[Given information]
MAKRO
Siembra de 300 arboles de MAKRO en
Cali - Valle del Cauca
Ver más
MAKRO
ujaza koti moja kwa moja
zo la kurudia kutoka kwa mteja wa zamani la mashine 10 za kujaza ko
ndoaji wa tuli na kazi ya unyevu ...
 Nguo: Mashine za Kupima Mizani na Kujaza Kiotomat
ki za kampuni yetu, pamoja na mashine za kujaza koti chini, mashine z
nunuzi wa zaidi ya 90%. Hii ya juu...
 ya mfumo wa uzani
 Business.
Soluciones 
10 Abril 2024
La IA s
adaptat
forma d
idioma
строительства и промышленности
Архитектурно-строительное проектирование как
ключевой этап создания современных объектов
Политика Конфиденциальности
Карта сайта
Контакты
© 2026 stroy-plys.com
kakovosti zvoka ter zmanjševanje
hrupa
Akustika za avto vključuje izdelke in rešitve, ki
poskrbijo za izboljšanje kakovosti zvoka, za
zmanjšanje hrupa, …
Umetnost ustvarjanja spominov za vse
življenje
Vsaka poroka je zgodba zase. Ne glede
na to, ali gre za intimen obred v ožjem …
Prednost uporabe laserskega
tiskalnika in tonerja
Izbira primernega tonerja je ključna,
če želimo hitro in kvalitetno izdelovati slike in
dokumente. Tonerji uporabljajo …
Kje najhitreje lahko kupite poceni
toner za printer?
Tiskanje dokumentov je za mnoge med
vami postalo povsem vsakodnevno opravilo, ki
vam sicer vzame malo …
[/Given information]
▶ _What the exercise asks_
Scan the data, and report each line that uses the word "koti".

▶ _Written reply_
ujaza koti moja kwa moja
ki za kampuni yetu, pamoja na mashine za kujaza koti chini, mashine z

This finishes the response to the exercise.